*Records provided*
**********

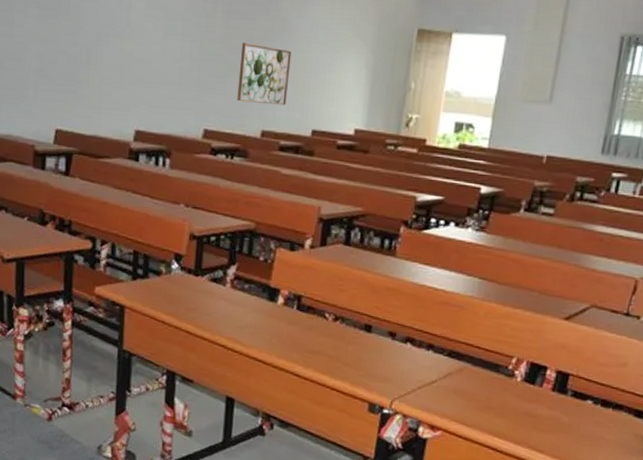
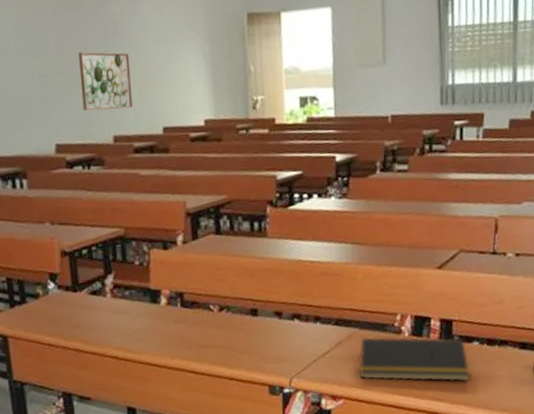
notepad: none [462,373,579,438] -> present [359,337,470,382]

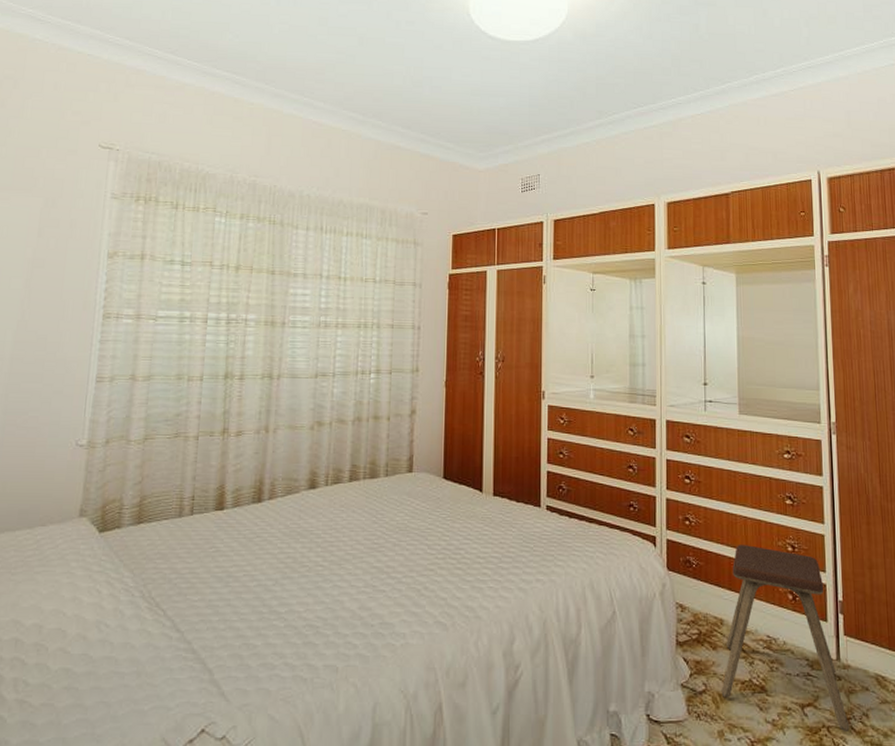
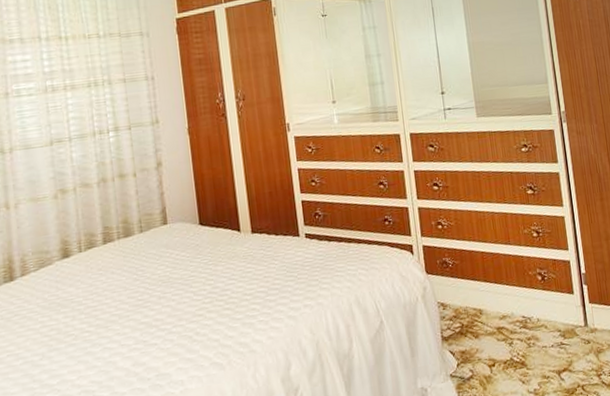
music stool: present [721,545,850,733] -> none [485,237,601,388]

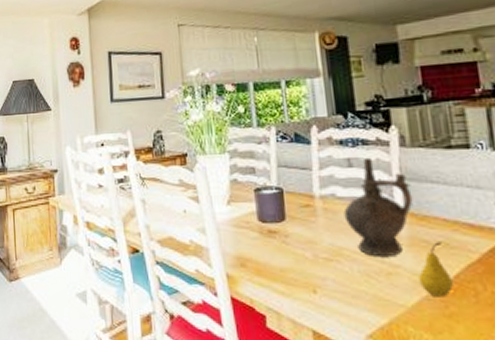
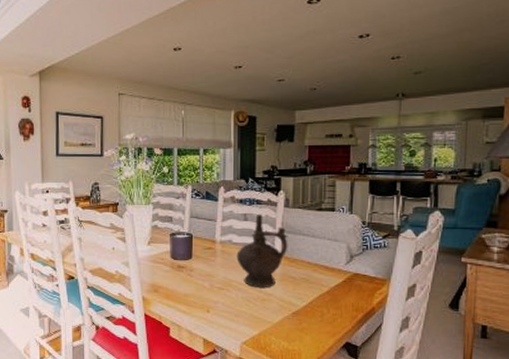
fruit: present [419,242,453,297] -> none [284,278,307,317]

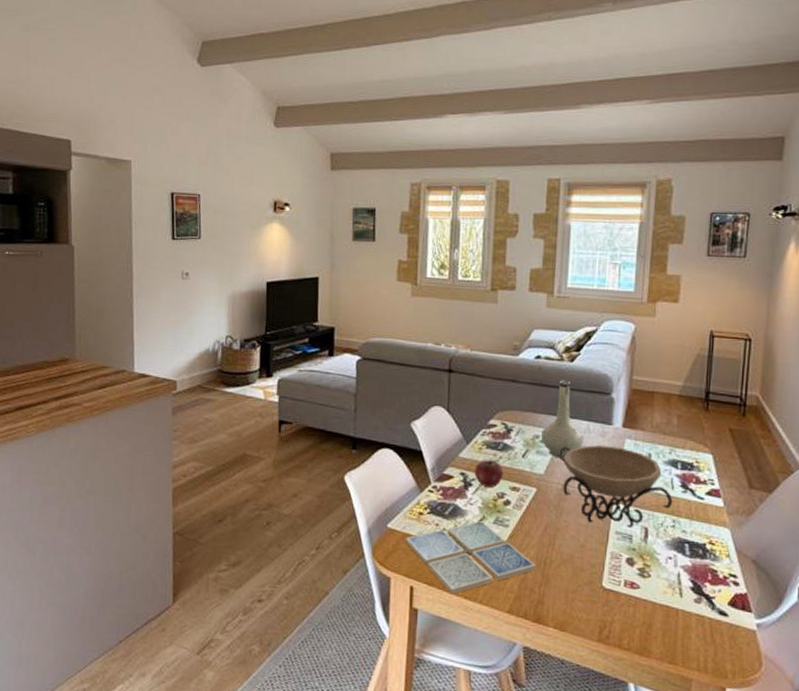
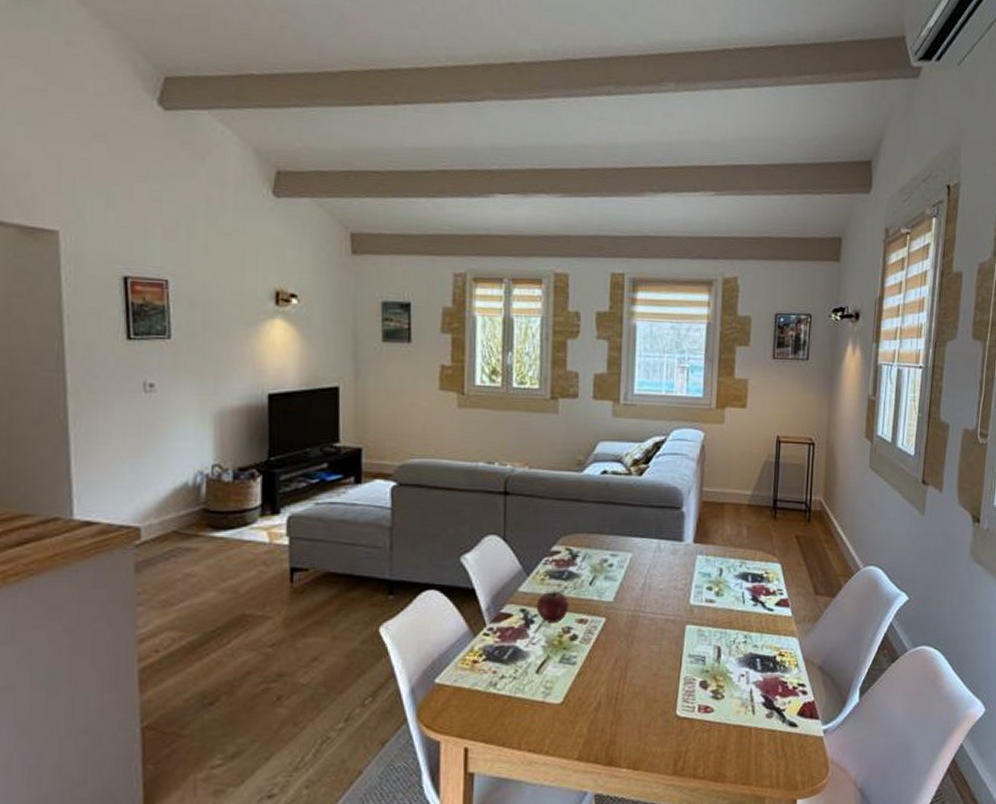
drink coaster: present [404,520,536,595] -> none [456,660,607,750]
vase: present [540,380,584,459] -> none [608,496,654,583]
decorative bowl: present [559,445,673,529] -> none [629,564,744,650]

**********

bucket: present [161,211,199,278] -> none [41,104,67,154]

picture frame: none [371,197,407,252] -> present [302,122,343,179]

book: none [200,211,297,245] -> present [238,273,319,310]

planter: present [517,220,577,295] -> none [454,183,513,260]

**********

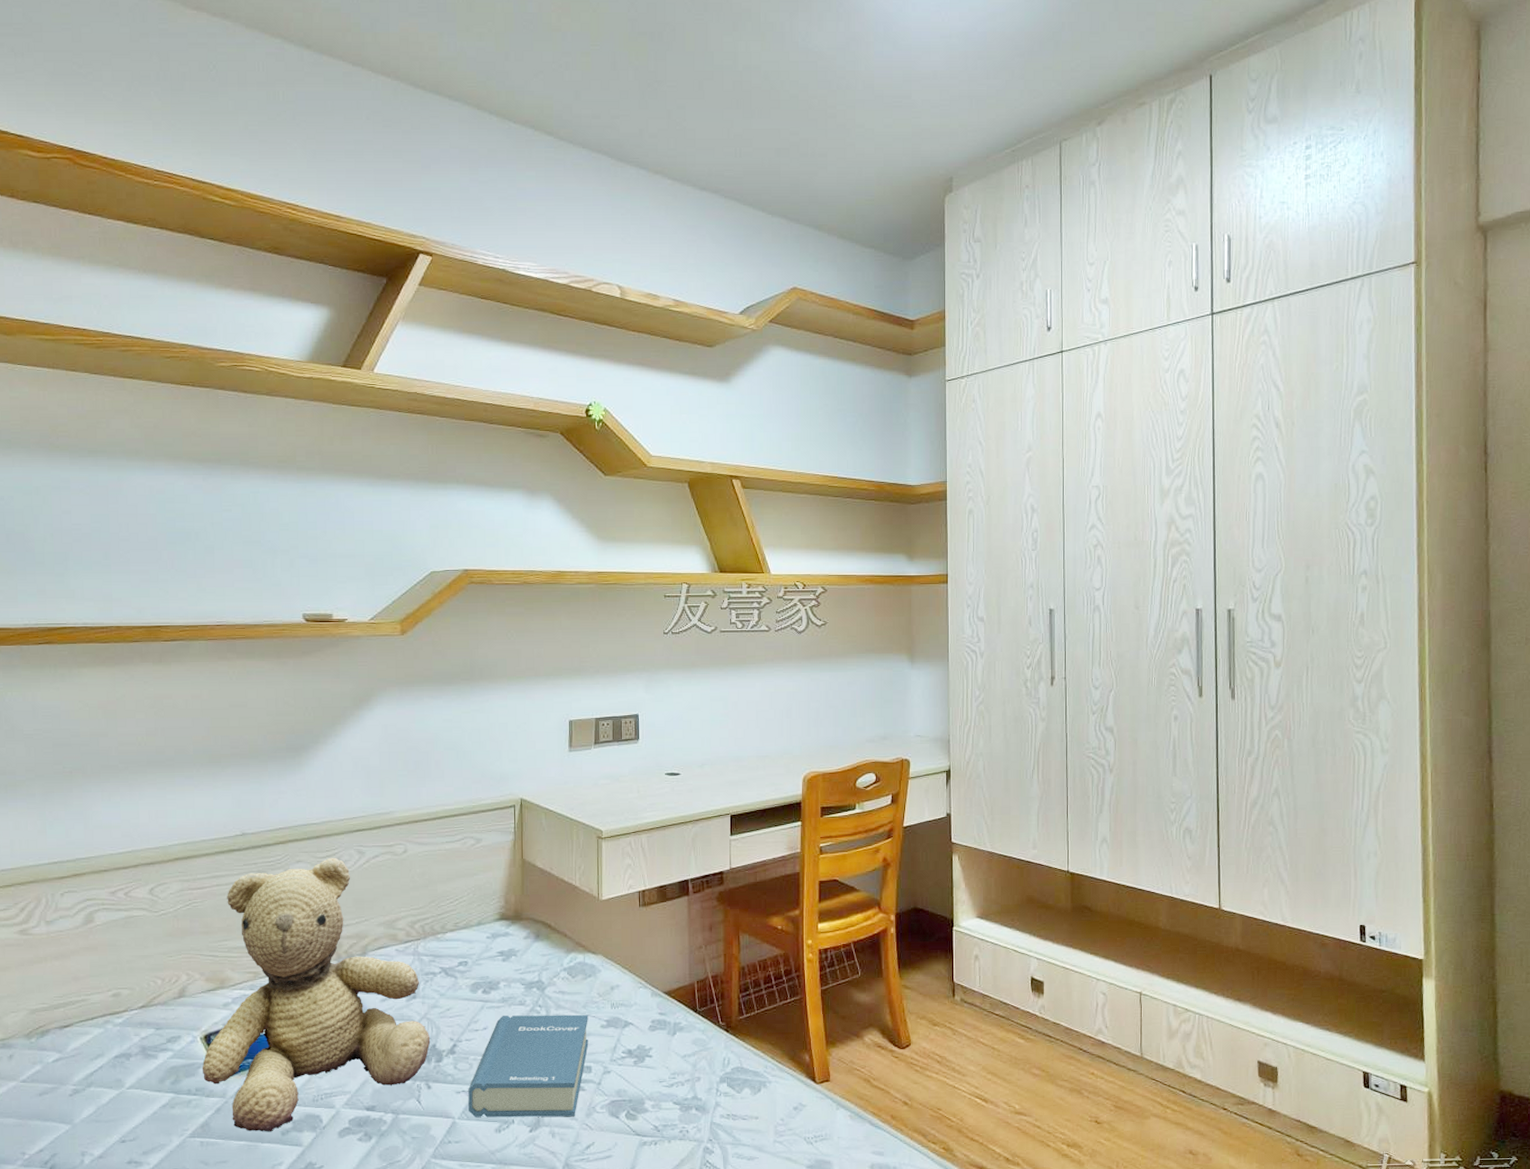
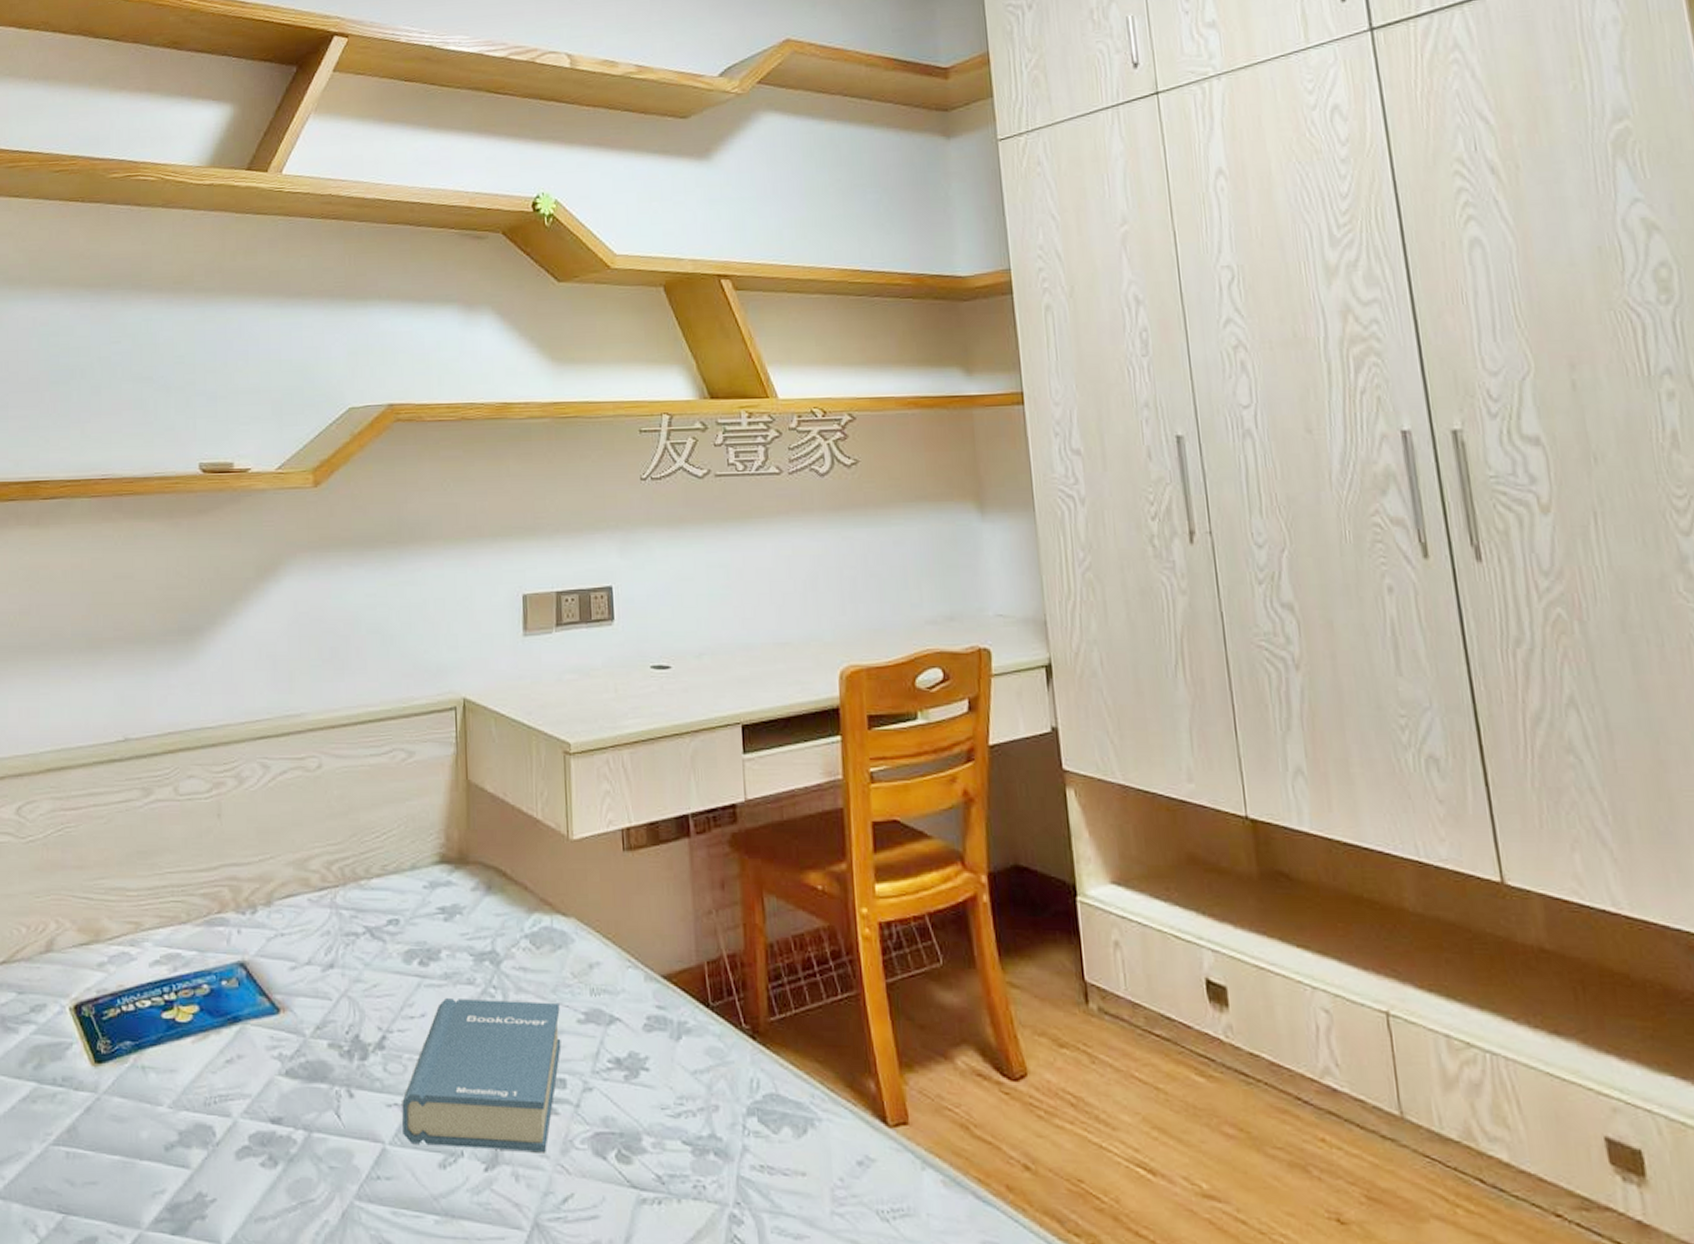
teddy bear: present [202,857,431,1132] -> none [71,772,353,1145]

**********

*Action item*
In the entries above, one line contains "drink coaster: present" and another contains "decorative bowl: present". Reproduce exactly those two lines and the lines between them, nothing else.

*Answer for this exercise*
drink coaster: present [404,520,536,595] -> none [456,660,607,750]
vase: present [540,380,584,459] -> none [608,496,654,583]
decorative bowl: present [559,445,673,529] -> none [629,564,744,650]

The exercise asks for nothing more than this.